Question

\(\int\sin2x\ cosx\ dx=\)

• A. \(\frac{-1}{3}cos^3x+C\)
• B. \(\frac{-2}{3}cos^3x+C\)
• C. \(\frac{2}{3}cos^3x+C\)
• D. \(\frac{1}{3}cos^3x+C\)
• E. \(\frac{-4}{3}cos^3x+C\)

Answer 1

The Correct Option is B

We are given the integral \( \int \sin(2x) \cos(x) \, dx \) and are asked to find the solution. 

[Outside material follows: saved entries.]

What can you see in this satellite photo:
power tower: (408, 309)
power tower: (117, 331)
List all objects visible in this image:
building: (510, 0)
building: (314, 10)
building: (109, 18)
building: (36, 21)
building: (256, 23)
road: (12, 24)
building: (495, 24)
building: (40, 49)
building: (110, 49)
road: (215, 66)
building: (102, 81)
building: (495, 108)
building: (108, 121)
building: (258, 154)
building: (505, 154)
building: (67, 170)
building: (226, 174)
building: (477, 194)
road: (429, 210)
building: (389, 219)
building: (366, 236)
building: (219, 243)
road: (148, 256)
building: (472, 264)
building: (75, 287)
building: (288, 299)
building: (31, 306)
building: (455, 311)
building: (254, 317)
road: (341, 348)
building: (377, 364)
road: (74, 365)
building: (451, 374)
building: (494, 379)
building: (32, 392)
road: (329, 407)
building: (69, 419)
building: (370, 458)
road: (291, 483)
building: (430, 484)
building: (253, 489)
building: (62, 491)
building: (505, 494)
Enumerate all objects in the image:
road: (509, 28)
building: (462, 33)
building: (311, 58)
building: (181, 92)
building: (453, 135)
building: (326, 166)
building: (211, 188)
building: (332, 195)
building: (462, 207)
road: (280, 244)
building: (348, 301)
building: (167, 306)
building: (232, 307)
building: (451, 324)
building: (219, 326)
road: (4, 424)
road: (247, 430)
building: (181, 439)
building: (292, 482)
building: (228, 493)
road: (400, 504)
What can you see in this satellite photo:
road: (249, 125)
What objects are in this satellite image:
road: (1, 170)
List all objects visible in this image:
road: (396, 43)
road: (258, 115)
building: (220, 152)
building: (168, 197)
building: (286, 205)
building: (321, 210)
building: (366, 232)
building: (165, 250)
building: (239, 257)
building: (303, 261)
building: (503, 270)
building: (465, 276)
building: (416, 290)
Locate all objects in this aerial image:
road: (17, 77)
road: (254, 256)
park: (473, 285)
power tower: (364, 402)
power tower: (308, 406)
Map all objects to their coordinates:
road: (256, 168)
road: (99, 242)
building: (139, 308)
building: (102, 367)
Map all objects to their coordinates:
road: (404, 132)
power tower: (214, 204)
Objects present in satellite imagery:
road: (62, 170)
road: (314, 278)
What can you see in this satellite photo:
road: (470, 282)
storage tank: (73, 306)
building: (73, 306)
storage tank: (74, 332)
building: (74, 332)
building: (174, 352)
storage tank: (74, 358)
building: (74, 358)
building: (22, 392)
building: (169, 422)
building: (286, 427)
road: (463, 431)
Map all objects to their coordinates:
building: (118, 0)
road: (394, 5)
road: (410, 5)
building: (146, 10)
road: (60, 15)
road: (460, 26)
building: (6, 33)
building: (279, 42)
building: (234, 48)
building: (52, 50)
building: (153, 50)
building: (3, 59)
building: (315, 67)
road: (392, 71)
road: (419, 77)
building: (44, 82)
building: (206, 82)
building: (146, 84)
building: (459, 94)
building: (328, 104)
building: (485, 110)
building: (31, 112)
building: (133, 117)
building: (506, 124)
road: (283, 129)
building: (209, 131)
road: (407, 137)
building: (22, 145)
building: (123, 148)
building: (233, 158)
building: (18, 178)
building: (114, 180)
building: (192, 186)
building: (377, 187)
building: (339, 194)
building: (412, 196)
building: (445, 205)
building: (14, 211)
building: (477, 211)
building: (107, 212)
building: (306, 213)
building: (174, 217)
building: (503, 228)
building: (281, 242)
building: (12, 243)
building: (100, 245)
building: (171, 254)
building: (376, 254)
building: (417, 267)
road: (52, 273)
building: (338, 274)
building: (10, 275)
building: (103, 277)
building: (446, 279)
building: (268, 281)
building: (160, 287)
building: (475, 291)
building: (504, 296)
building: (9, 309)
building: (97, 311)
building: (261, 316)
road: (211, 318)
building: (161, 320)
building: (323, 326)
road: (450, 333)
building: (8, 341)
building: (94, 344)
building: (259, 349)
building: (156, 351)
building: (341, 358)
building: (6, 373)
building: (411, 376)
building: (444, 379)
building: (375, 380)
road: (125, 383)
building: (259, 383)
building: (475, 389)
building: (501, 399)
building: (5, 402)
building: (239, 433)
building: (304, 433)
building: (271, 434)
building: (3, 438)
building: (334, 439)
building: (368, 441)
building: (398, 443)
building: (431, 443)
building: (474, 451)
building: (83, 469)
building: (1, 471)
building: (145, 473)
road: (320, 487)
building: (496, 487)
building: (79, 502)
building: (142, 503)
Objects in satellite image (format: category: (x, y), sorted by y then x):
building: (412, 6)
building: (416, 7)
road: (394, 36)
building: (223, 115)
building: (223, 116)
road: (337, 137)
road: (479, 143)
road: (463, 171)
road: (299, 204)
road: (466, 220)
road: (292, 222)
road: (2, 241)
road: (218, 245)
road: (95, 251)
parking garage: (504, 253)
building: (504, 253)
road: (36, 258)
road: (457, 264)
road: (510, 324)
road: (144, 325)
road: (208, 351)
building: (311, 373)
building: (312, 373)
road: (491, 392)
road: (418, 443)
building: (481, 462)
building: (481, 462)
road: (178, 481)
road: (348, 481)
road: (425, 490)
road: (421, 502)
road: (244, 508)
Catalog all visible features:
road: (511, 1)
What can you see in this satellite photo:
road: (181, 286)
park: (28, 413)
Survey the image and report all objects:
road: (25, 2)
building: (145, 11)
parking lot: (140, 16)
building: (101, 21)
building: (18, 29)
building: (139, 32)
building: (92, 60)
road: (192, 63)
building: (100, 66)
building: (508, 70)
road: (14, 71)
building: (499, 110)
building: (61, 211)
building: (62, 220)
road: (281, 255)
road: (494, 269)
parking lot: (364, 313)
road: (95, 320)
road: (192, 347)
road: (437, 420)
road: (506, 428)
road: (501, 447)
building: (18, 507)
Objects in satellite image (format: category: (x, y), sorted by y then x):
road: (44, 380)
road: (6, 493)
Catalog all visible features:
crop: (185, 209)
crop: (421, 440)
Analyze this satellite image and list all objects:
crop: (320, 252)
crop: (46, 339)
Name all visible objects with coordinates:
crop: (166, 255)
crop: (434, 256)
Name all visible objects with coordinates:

We can solve this using a trigonometric identity and substitution. First, use the identity for \( \sin(2x) \):

\( \sin(2x) = 2 \sin(x) \cos(x) \),

so the integral becomes:

\( \int 2 \sin(x) \cos^2(x) \, dx \).

Now, we can use the substitution \( u = \cos(x) \), so that \( du = -\sin(x) \, dx \). The integral becomes:

\( -2 \int u^2 \, du \).

The integral of \( u^2 \) is \( \frac{u^3}{3} \), so we have:

\( -\frac{2}{3} u^3 + C \).

Substituting \( u = \cos(x) \) back, we get:

\( -\frac{2}{3} \cos^3(x) + C \).

The correct answer is \( \frac{-2}{3} \cos^3(x) + C \).